Another personal interest of mine is the Fibonacci sequence, which is a mathematical formulae by Italian mathematician Leonardo Fibonacci to understand how nature and life works. Let's have a look at this excerpt from +Plus Magazine before I make my point:
“Fibonacci sequence does occur in real populations. Honeybees provide an example. In a colony of honeybees there is one special female called the queen. The other females are worker bees who, unlike the queen bee, produce no eggs. The male bees do no work and are called drone bees. Males are produced by the queen's unfertilised eggs, so male bees only have a mother but no father. All the females are produced when the queen has mated with a male and so have two parents. Females usually end up as worker bees but some are fed with a special substance called royal jelly which makes them grow into queens ready to go off to start a new colony when the bees form a swarm and leave their home (a hive) in search of a place to build a new nest. So female bees have two parents, a male and a female whereas male bees have just one parent, a female.”
Alright, so this is just an example with a bee colony, though remember biology class? Females have an XX chromosome, while males have an XY chromosome, meaning there is a female piece in each male. According to the Fibonacci sequence, women have been at the beginning of creation, or are in some sort closer to a creator, designer or God, if I may suggest so. Maybe there is a subliminal reason why women have been kept under men's control or oppressed. These examples are in no way meant to offend anyone or condescend, they are merely investigations into the current situation we are in.

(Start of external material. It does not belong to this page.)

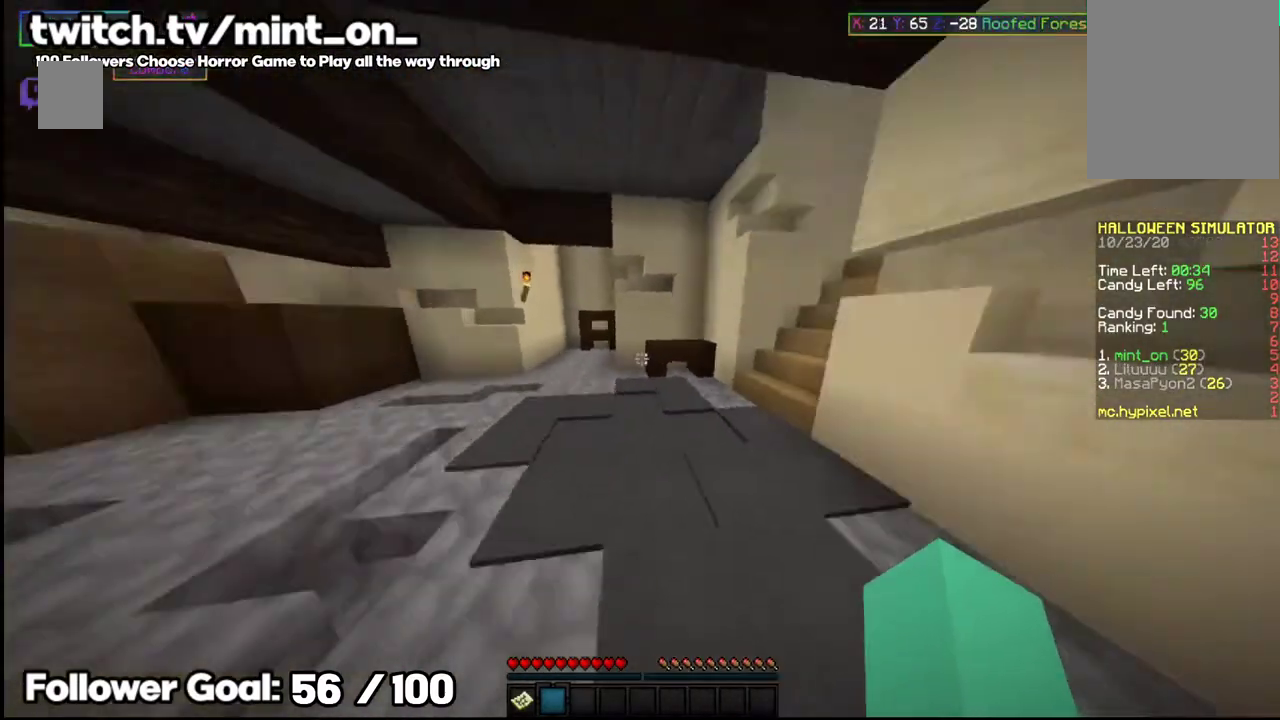
{"keys": ["w"], "mouse": [], "events": []}
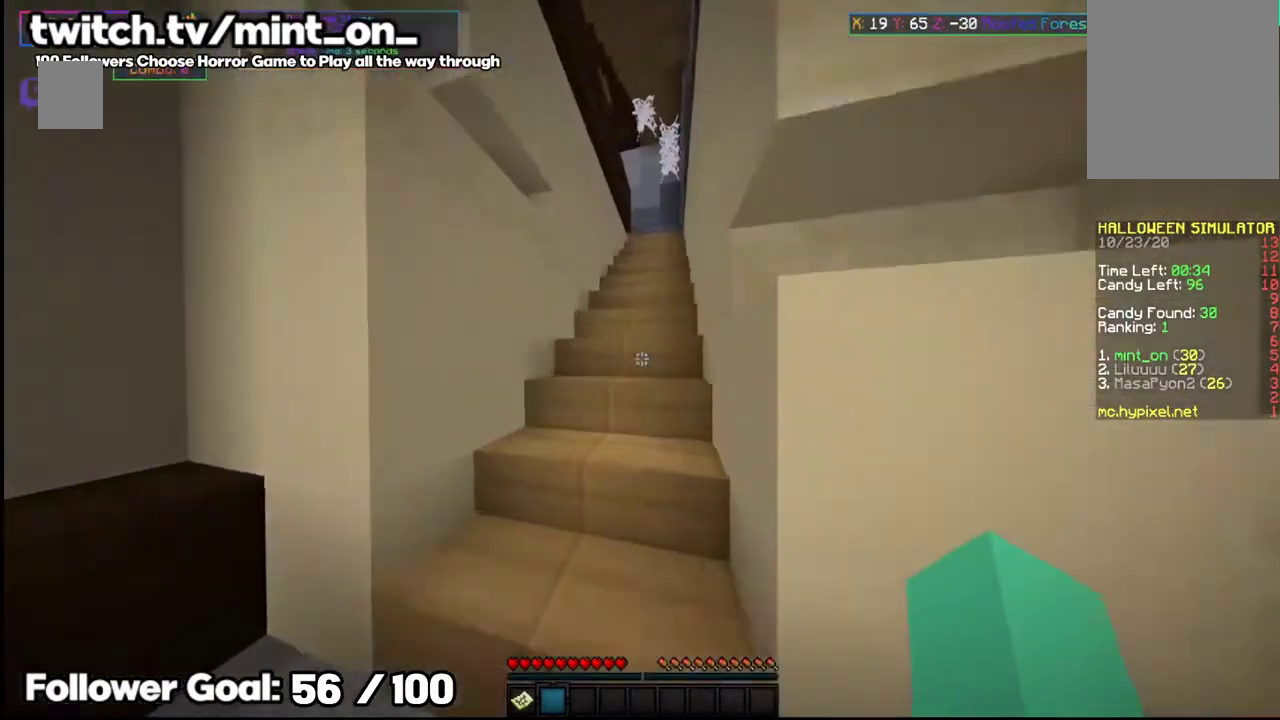
{"keys": ["w"], "mouse": [], "events": []}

Coming back to present times I want to highlight my decision to direct and animate my latest music video “Suckr for Love,” which is gaining attention at several film festivals so far. During my studies in film school, one of the many visually pleasing film styles to me have always been silhouettes and black and white looks. I dug deeper and found out that before my beloved animator Walt Disney, in 1919 a German female artist named Lotte Reiniger released her first out of a total of 48 hand-animated shorts and an animated feature film! During the Second World War she and her husband moved to England were she continued her animation work. Only a few people remember her work to this day and I wonder if it has to do with the fact that she is a woman or was living in Europe rather than in America. It's a shame that she has not gained more world wide recognition. Therefore, as an homage to her work and commemorating the first female animator I decided to finally produce that same animation look that always fascinated me from Lotte's work and turn it into my own story about a girl who wanders through today's society and encounters heart aches in a superficial world. Another reason to take on this four month long project was to prove to myself that I have skills and that I can exercise this big task on my own and to the full potential of my imagination. Throughout my life I have received comments from men how I “was not just a pretty face.” Gee thanks! Did they mean they were surprised that my brain is actually functioning? So here goes another project that I have mastered and am now sharing with the world.
I can only encourage every artist, and focusing on women, to not let stereotypes define your actions and thoughts. Create from your ideas, and make sure to be loud and proud about your work! This is just the beginning and there seems to be hope for equality.